§ EXERCISE OBJECTIVE: Starting at the line that contains "построены на разных платформах, отличаются" and stopping at the line that contains "zvanično počinje strožiji nadzor", restate each line of the records below exactly. Omit the pictures.

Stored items

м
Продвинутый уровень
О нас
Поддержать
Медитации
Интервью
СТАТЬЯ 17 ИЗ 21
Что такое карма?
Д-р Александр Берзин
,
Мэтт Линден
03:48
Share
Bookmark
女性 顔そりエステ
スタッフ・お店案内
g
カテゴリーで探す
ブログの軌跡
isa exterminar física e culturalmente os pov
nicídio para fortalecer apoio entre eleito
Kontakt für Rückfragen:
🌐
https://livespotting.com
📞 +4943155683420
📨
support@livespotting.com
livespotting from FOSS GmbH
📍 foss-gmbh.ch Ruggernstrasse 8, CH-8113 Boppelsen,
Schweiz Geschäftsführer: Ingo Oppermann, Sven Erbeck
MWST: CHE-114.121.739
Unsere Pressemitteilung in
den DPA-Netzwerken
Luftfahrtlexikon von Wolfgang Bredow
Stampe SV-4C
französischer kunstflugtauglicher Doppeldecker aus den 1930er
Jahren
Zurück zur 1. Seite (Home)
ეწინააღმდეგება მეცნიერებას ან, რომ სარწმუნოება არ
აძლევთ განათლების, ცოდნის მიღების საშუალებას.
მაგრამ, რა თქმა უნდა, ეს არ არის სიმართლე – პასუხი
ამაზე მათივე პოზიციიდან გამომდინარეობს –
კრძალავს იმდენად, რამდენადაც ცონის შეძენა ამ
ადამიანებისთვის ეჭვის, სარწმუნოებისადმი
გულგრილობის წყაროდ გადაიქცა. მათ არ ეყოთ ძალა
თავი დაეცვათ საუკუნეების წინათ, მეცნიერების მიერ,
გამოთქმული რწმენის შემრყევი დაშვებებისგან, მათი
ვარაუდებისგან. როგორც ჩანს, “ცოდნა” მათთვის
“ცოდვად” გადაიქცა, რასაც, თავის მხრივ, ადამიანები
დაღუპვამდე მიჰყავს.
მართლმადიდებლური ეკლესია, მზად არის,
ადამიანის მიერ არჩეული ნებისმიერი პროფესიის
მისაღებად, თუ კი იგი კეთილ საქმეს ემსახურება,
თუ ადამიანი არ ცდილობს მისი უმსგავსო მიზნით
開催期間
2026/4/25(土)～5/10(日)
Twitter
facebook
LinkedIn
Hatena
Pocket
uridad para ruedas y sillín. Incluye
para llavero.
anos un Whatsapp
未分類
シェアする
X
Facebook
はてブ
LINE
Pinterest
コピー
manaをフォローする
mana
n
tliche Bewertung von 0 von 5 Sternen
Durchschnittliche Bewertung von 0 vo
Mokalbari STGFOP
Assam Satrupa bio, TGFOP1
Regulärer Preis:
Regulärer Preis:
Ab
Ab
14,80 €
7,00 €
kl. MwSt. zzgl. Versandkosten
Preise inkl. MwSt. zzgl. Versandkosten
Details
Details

---

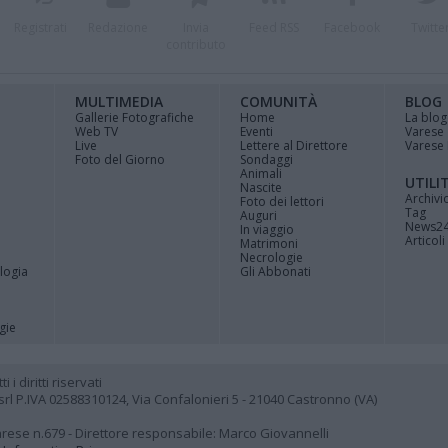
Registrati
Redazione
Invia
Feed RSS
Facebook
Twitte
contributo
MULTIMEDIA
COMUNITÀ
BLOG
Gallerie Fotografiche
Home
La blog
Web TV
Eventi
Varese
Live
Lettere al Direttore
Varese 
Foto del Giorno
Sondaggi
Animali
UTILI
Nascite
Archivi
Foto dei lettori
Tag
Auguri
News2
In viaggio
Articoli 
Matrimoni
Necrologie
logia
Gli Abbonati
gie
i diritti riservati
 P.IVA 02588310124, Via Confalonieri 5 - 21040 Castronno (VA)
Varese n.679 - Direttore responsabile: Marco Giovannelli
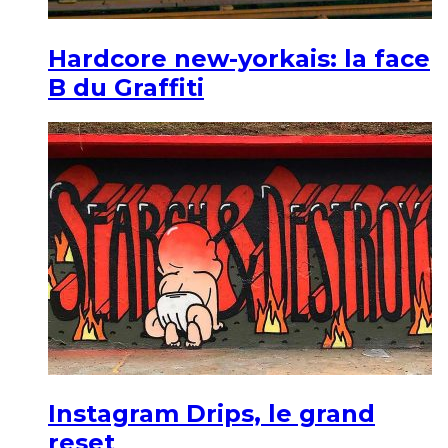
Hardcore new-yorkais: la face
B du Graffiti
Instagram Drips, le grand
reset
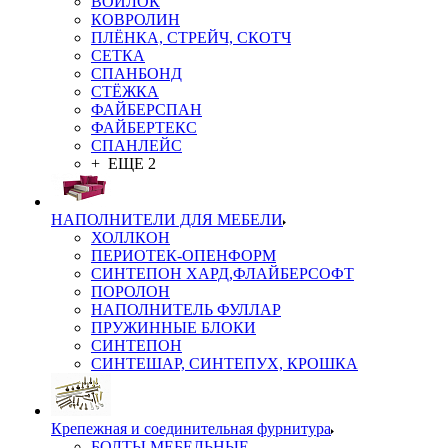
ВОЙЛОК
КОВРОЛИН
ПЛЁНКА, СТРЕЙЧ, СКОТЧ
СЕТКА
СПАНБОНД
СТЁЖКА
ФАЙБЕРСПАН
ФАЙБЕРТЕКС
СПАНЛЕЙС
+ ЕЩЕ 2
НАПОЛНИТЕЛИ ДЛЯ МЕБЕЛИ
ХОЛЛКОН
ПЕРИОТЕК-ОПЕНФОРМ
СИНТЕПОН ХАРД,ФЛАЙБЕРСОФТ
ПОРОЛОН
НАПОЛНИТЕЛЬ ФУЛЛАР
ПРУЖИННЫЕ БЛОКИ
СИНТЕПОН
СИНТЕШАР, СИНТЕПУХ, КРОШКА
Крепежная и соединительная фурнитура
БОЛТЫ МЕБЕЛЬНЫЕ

---

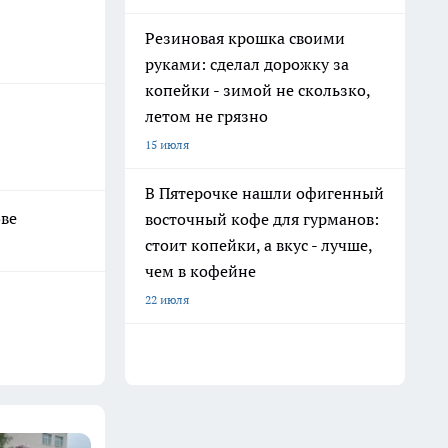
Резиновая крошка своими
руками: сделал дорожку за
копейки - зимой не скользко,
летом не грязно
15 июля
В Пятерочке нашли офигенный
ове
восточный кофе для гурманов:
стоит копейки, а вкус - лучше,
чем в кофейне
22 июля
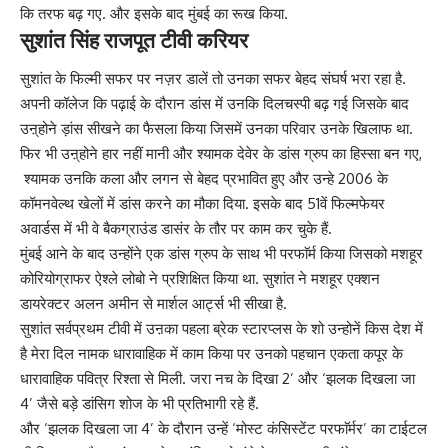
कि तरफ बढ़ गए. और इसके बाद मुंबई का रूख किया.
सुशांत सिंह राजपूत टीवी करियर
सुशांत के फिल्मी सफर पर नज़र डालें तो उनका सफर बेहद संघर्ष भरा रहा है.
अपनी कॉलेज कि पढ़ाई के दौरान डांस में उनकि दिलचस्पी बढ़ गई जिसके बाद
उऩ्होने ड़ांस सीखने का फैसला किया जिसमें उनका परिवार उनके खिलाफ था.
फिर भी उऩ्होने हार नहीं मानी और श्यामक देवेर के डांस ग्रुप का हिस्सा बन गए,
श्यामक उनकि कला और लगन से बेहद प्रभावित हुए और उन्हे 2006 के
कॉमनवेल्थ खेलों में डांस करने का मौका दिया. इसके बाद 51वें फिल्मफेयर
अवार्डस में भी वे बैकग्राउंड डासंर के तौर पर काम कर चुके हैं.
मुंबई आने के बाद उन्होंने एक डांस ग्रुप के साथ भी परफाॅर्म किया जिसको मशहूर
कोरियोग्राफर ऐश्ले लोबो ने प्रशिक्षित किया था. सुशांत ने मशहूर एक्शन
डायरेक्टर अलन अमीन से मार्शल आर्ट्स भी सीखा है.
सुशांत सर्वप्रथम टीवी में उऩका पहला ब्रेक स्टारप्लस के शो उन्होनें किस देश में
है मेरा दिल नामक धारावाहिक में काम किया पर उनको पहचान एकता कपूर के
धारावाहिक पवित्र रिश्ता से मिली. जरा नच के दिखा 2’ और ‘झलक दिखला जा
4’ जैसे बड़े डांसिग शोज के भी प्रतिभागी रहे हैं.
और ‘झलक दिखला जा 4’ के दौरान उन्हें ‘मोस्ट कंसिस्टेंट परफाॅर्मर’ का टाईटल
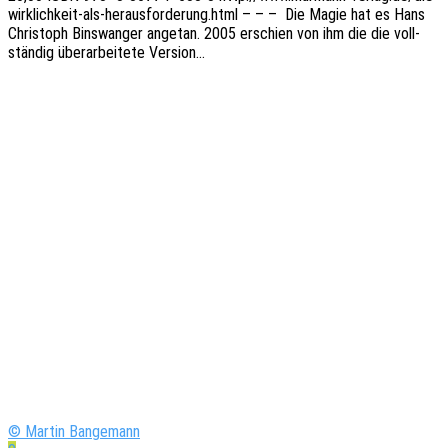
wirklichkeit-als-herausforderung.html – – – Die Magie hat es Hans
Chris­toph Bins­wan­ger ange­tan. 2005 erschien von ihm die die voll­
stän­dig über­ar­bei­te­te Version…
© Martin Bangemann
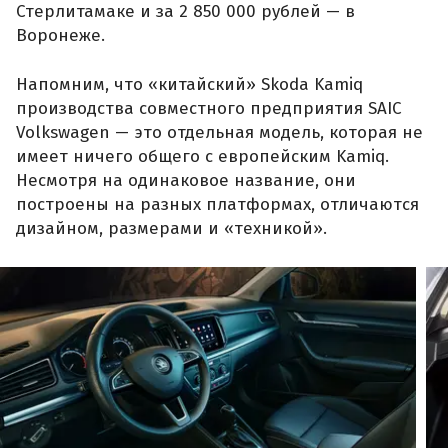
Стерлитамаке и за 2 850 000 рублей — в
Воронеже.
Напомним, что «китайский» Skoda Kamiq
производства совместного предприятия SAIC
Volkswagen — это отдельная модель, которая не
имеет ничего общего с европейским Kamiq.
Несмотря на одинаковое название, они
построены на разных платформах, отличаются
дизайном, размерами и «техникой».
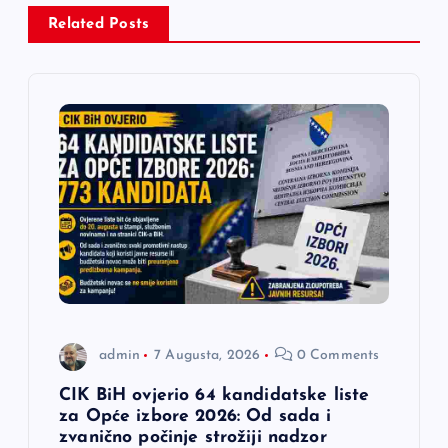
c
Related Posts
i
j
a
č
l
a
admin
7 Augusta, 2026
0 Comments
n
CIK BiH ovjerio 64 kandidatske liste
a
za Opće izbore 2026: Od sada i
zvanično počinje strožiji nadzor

§ TASK OUTPUT:
построены на разных платформах, отличаются
дизайном, размерами и «техникой».
c
Related Posts
i
j
a
č
l
a
admin
7 Augusta, 2026
0 Comments
n
CIK BiH ovjerio 64 kandidatske liste
a
za Opće izbore 2026: Od sada i
zvanično počinje strožiji nadzor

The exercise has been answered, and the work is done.